Task objective ->
What appears from the first line of the records below through the line containing "Page size: 1500x844." must be reproduced verbatim.

Data supplied ->

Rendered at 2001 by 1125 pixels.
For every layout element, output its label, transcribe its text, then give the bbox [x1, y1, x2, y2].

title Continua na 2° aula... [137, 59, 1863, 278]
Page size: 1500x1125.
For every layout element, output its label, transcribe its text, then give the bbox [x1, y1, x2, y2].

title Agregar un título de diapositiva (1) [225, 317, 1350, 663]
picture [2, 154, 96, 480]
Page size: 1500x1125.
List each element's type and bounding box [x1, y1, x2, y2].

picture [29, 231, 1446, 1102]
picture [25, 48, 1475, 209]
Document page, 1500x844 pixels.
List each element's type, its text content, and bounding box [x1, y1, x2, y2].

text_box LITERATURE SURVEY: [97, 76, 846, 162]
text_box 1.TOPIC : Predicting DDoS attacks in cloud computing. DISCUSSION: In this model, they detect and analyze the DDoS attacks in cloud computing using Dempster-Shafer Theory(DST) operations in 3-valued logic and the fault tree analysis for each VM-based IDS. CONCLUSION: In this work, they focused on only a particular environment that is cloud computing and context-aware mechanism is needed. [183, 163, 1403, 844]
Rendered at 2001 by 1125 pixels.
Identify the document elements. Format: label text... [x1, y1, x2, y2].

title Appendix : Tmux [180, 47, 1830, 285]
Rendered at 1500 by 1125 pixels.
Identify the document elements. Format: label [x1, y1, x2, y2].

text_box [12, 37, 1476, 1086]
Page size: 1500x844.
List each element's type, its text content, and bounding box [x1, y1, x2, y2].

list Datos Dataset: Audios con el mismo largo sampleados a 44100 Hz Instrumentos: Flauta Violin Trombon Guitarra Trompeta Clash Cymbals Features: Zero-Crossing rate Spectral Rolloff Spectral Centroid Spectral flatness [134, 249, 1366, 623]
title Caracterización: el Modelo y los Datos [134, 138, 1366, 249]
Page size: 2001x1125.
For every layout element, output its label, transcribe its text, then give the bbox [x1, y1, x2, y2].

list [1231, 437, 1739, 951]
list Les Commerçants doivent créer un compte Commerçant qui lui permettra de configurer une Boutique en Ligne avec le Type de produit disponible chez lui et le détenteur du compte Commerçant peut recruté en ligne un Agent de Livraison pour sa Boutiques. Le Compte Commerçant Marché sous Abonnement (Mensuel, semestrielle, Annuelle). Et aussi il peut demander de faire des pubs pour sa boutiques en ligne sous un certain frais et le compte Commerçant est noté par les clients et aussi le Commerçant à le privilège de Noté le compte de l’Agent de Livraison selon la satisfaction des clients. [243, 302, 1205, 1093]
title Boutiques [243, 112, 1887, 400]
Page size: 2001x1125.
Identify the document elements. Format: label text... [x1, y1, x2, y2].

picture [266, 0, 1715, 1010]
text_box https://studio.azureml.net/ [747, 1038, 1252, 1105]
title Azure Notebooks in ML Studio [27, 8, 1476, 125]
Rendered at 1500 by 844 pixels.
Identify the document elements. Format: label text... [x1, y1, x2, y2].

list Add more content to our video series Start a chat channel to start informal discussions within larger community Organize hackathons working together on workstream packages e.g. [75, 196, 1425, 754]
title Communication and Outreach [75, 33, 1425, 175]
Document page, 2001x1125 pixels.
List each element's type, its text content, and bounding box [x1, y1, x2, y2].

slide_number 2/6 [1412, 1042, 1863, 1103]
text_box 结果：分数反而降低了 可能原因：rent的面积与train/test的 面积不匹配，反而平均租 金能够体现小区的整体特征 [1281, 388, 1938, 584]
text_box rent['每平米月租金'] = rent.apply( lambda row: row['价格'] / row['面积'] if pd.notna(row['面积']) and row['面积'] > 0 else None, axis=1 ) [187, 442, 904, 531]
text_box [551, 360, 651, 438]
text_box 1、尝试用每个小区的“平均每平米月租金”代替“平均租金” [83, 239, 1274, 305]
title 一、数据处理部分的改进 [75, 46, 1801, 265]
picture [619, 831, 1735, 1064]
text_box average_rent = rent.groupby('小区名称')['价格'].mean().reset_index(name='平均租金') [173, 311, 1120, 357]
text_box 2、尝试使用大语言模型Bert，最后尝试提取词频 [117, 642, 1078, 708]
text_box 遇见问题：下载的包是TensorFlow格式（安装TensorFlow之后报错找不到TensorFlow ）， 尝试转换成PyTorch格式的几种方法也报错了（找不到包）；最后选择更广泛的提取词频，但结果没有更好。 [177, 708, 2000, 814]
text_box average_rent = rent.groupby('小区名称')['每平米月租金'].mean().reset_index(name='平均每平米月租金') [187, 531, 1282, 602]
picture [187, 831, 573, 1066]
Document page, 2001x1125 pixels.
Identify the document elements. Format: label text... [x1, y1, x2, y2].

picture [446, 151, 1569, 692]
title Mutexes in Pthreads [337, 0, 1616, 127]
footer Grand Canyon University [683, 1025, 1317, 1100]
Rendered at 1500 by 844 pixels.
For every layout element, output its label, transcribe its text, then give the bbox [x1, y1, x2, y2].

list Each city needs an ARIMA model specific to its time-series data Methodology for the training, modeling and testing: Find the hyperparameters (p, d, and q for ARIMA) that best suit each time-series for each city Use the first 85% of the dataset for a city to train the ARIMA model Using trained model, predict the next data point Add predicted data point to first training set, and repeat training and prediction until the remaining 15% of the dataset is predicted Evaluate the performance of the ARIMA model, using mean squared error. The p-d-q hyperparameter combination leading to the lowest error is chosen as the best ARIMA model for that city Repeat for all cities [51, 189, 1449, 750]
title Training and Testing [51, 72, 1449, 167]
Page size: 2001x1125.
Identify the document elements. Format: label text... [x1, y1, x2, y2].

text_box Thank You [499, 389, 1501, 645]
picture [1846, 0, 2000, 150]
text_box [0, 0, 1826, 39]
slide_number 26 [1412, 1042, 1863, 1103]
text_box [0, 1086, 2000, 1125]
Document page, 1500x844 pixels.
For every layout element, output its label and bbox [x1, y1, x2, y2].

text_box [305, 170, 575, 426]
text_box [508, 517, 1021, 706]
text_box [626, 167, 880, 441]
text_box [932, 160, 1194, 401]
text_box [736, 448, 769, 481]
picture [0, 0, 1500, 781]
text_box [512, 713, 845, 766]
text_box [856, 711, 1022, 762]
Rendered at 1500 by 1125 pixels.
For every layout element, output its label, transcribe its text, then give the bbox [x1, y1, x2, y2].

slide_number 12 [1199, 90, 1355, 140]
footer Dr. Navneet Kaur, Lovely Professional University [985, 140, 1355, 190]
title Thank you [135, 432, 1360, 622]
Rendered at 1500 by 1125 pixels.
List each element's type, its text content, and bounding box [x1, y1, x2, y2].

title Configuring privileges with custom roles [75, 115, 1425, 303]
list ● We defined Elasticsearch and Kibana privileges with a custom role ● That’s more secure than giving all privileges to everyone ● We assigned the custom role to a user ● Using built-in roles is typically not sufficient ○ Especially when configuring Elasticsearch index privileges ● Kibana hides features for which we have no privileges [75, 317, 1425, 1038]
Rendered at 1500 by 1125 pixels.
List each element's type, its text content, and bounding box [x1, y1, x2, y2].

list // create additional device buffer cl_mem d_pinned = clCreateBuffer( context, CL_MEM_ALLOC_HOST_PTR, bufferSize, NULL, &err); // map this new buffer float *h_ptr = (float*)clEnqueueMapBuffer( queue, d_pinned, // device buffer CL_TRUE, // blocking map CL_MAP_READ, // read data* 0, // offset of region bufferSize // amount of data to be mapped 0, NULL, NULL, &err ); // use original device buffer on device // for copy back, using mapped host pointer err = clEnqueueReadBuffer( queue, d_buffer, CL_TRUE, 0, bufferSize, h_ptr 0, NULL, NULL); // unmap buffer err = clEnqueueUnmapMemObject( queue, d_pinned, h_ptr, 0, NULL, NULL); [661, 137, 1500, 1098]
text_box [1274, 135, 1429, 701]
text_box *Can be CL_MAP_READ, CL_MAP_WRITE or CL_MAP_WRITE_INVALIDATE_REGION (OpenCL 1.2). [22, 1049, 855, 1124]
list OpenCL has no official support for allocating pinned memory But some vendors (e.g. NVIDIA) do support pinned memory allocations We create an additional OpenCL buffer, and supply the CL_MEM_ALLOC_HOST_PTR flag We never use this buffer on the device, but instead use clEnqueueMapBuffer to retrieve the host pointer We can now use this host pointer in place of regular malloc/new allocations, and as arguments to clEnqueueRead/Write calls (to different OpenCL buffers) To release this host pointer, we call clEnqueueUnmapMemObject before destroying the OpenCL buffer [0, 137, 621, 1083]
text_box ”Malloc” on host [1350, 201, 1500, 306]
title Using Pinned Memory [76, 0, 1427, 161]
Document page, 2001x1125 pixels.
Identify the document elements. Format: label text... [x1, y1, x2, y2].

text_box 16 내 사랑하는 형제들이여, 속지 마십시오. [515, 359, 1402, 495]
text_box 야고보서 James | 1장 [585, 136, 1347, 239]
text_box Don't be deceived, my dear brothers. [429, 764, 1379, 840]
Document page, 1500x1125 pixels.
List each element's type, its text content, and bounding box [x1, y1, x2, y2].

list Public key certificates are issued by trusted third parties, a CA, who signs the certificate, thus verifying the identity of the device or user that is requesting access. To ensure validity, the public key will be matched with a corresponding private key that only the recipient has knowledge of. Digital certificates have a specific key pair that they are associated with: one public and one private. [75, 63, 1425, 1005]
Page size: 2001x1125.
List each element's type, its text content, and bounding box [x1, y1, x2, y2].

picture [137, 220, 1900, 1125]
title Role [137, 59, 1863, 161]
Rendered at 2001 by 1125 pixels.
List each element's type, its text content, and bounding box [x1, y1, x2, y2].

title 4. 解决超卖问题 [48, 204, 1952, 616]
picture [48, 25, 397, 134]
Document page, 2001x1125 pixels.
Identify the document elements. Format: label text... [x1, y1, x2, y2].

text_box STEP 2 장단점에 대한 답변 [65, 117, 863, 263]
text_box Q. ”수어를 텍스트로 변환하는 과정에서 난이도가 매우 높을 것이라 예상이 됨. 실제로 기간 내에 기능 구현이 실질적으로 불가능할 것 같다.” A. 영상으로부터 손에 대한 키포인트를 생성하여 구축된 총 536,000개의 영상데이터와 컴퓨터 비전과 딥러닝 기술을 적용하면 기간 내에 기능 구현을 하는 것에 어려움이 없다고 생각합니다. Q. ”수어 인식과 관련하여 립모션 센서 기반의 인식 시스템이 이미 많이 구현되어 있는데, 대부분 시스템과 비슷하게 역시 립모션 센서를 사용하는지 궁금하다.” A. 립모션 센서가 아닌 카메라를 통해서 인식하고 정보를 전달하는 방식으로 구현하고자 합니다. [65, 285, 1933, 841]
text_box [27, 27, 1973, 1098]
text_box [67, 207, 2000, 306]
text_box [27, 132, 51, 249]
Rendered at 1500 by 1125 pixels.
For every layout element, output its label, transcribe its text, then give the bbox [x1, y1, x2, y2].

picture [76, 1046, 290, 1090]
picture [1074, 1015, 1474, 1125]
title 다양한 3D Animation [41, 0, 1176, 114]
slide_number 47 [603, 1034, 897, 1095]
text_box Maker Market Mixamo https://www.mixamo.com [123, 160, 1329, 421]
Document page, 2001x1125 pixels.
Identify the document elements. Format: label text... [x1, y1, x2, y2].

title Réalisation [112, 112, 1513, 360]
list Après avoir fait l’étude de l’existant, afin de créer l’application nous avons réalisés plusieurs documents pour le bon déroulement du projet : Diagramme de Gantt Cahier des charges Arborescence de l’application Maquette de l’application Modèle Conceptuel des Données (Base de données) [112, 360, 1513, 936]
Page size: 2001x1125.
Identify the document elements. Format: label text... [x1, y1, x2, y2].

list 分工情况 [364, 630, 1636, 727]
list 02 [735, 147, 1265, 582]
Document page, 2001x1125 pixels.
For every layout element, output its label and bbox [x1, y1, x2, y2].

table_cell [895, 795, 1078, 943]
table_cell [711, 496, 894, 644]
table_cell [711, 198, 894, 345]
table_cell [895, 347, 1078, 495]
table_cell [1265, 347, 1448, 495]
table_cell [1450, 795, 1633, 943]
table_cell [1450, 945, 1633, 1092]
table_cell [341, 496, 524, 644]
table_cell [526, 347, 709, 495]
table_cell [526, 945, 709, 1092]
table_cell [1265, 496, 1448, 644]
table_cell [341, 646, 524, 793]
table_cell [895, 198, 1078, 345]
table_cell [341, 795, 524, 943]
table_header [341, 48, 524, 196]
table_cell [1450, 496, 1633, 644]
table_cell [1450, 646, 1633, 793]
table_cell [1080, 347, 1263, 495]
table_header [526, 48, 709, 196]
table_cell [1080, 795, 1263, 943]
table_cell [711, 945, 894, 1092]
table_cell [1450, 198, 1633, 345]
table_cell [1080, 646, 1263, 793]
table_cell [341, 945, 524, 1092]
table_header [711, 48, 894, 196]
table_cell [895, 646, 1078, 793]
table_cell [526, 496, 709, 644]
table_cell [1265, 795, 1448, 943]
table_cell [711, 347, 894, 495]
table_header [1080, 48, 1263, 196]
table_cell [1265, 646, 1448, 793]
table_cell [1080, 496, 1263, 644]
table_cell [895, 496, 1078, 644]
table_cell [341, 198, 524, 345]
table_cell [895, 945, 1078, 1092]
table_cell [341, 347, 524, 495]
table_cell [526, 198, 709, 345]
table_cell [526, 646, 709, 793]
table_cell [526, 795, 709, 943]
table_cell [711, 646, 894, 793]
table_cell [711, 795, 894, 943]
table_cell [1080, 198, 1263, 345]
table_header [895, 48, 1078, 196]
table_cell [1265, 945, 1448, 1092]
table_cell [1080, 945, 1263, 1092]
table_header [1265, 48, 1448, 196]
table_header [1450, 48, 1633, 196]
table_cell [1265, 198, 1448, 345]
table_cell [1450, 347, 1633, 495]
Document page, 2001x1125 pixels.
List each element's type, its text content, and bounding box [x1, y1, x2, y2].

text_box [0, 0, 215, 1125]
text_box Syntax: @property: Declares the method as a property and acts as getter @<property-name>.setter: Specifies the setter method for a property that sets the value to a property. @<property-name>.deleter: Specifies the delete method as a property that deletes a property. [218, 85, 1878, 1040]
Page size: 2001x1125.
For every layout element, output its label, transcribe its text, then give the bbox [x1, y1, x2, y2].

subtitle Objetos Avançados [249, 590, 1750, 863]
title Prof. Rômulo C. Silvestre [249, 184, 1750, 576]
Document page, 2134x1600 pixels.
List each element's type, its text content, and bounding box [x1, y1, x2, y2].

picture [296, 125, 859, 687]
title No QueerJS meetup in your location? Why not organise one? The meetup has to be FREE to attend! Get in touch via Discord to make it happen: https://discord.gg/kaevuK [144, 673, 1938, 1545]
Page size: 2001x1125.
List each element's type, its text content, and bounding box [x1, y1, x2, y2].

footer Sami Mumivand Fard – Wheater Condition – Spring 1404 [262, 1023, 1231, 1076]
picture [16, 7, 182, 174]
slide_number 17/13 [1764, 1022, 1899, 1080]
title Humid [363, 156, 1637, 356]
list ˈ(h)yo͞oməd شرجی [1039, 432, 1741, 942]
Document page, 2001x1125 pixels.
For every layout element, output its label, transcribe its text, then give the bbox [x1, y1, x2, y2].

Solution ->
Rendered at 2001 by 1125 pixels.
For every layout element, output its label, transcribe its text, then give the bbox [x1, y1, x2, y2].

title Continua na 2° aula... [137, 59, 1863, 278]
Page size: 1500x1125.
For every layout element, output its label, transcribe its text, then give the bbox [x1, y1, x2, y2].

title Agregar un título de diapositiva (1) [225, 317, 1350, 663]
picture [2, 154, 96, 480]
Page size: 1500x1125.
List each element's type and bounding box [x1, y1, x2, y2].

picture [29, 231, 1446, 1102]
picture [25, 48, 1475, 209]
Document page, 1500x844 pixels.
List each element's type, its text content, and bounding box [x1, y1, x2, y2].

text_box LITERATURE SURVEY: [97, 76, 846, 162]
text_box 1.TOPIC : Predicting DDoS attacks in cloud computing. DISCUSSION: In this model, they detect and analyze the DDoS attacks in cloud computing using Dempster-Shafer Theory(DST) operations in 3-valued logic and the fault tree analysis for each VM-based IDS. CONCLUSION: In this work, they focused on only a particular environment that is cloud computing and context-aware mechanism is needed. [183, 163, 1403, 844]
Rendered at 2001 by 1125 pixels.
Identify the document elements. Format: label text... [x1, y1, x2, y2].

title Appendix : Tmux [180, 47, 1830, 285]
Rendered at 1500 by 1125 pixels.
Identify the document elements. Format: label [x1, y1, x2, y2].

text_box [12, 37, 1476, 1086]
Page size: 1500x844.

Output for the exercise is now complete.